A Fiocruz também está à espera da liberação do IFA pelo governo chinês. “Não, o cronograma ainda não está furado porque o prazo de cronograma estabelecido pela Fiocruz é o recebimento do IFA ainda durante o mês de janeiro. Uma vez o IFA chegando, a linha de produção de BioManguinhos está completamente pronta. Absolutamente indispensável. Sem a matéria-prima da vacina, nós não podemos… De nada adianta ter o resto – envase, controle de qualidade, enfim, condensadores prontos -, se nós não tivermos a matéria-prima, que é o insumo farmacêutico ativo”, explica Margareth Dalcomo.
O Brasil depende da China para ampliar a produção nacional da vacina, mas foram muitos os ataques do governo brasileiro e da família Bolsonaro ao governo chinês. Em março de 2020, o deputado Eduardo Bolsonaro (PSL), fez uma insinuação sobre o fato de o coronavírus ter aparecido primeiro na China. Postou em rede social: “Quem assistiu Chernobyl vai entender o que ocorreu. Substitua a usina nuclear pelo coronavírus e a ditadura soviética pela chinesa. Mais uma vez, uma ditadura preferiu esconder algo grave a expor tendo desgaste, mas que salvaria inúmeras vidas. A culpa é da China e liberdade seria a solução.”
Depois, ainda compartilhou postagens culpando o governo chinês pela pandemia. O embaixador da China no Brasil Yang Wanming repudiou as palavras do deputado também em uma rede social. O ex-ministro da educação, Abraham Weintraub, sugeriu, sem provas, que a China poderia se beneficiar da crise mundial causada pela Covid. Usou o jeito de falar do personagem ‘Cebolinha’ da Turma da Mônica, que troca o ‘L’ pelo ‘R’ para ironizar o sotaque chinês. Depois da reação negativa da embaixada chinesa, ele apagou as postagem. Por causa disso, é alvo de um inquérito na Justiça Federal pelo crime de racismo.
Em outubro, em entrevista, o presidente Jair Bolsonaro disse que faltava credibilidade à CoronaVac, vacina produzida na China. Ele disse: “A da China, lamentavelmente, já existe um descrédito muito grande por parte da população, até porque, como dizem, esse vírus teria nascido lá.”. Em novembro, Eduardo Bolsonaro provocou a China novamente, desta vez, sobre as negociações para rede 5G de internet móvel. A embaixada da China respondeu dizendo que, se o deputado e outras personalidades não parassem de produzir declarações infames, teriam que arcar com as consequências negativas e carregar a responsabilidade histórica de perturbar a normalidade da parceria China/Brasil.

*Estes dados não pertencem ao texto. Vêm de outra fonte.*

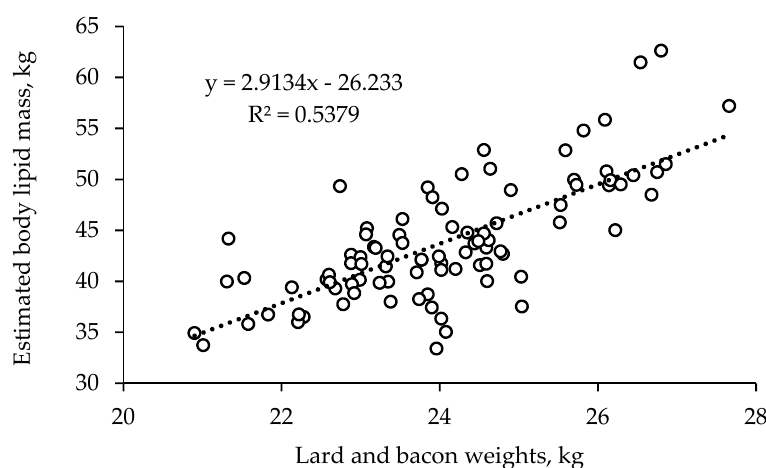
Figure 1. Correspondence between weights of the lard and bacon and body lipid mass estimated from in vivo measurement of body weight and backfat depth.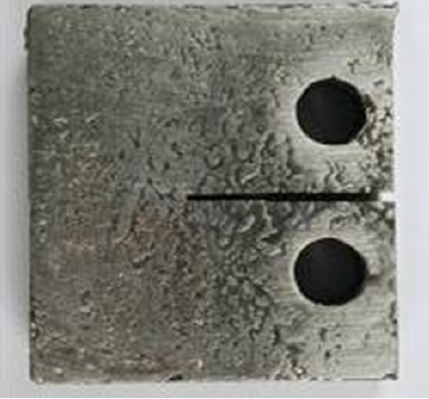
Figure 1: Macrograph showing the CT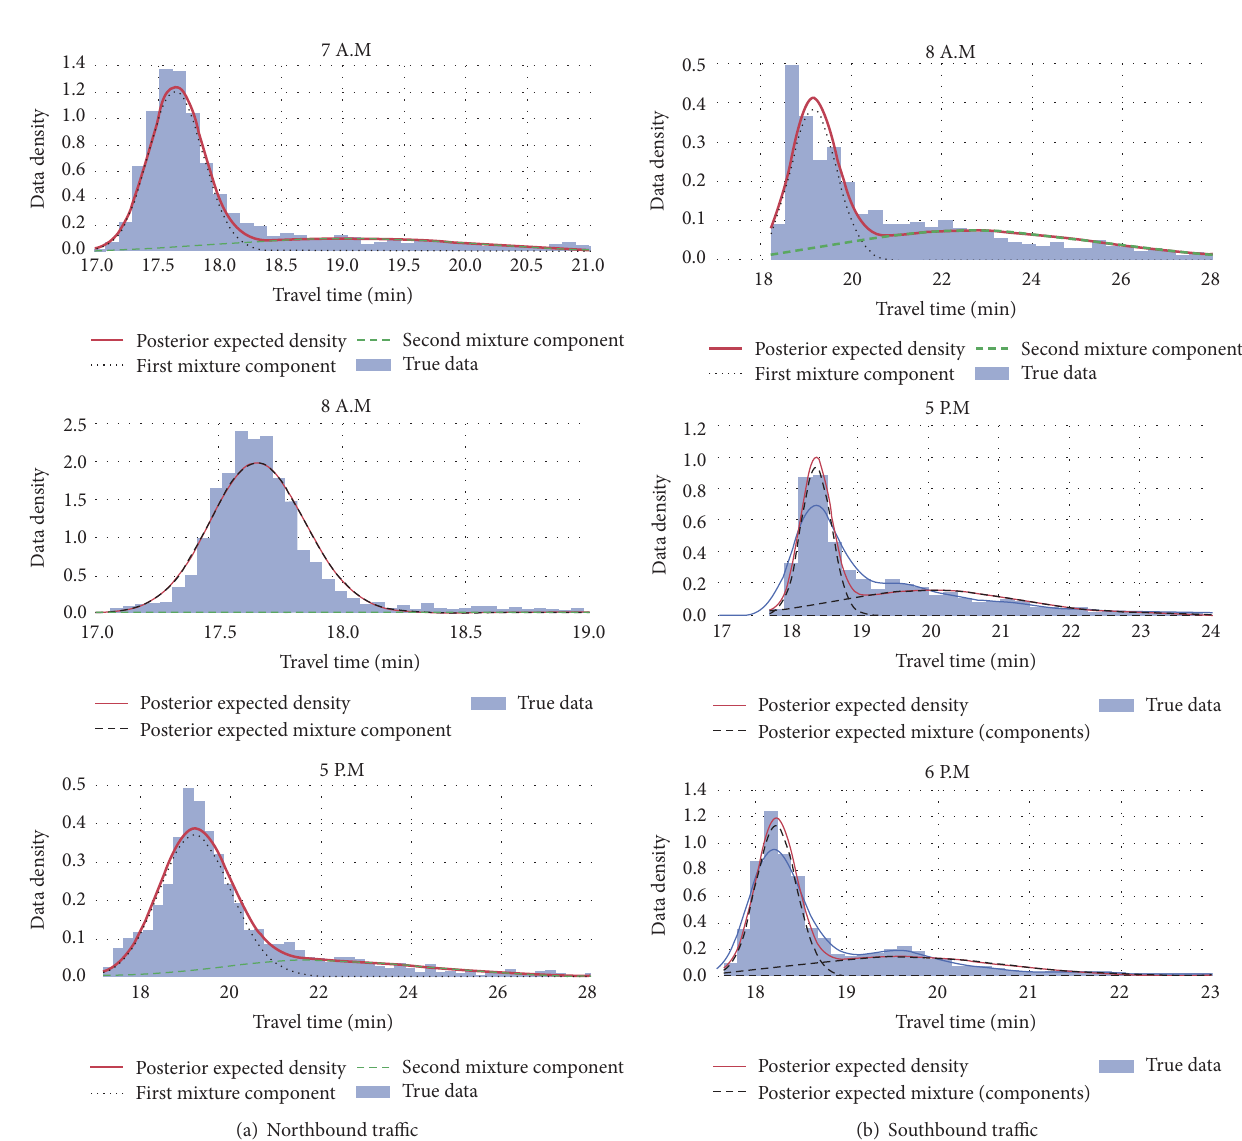
Figure 3: Time of the day corridor travel times.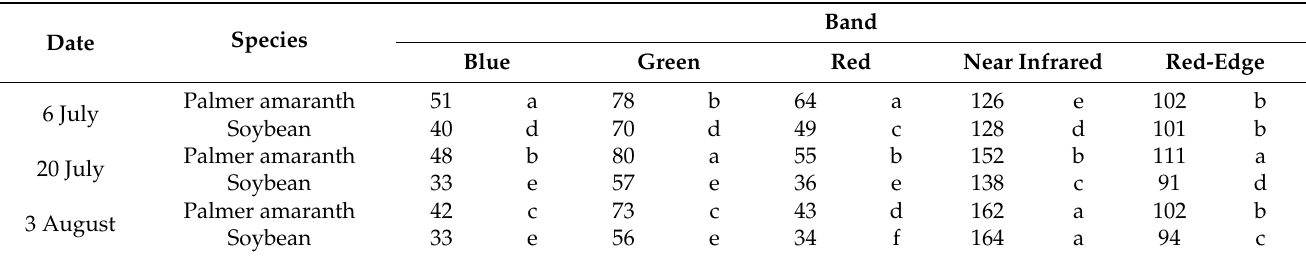
Table 5. Spectral reflectance values of Palmer amaranth and soybean across dates from aerial imagery collected from an altitude of 15 m at Rocky Mount, NC in 2017 (B8).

Na época, o Itamaraty não reprovou as declarações de Eduardo Bolsonaro. O ministro das relações exteriores, Ernesto Araújo, inclusive, enviou uma carta à embaixada da China reclamando do que considerou um conteúdo ‘ofensivo e desrespeitoso’ da resposta dada ao deputado. Nesta segunda-feira (18), em entrevista coletiva, o governador de São Paulo, João Doria, criticou o tom adotado pelo governo Bolsonaro em relação à China. Lembrou que o Brasil depende do país para conseguir produzir as duas únicas vacinas autorizadas pela Anvisa.
“Se o presidente Jair Bolsonaro parar de falar mal da China e seus filhos pararem de falar mal da China, isso já ajuda bastante. Pois, os insumos da vacina da AstraZeneca são produzidos na China. Os insumos da vacina do Butantan são produzidos na China. E são as duas únicas vacinas aprovadas pela Agência Nacional de Vigilância Sanitária, a Anvisa. Pelo menos se não atrapalhar, já é uma ajuda”. O Jornal Nacional procurou a embaixada da China e o Palácio do Planalto, mas teve resposta.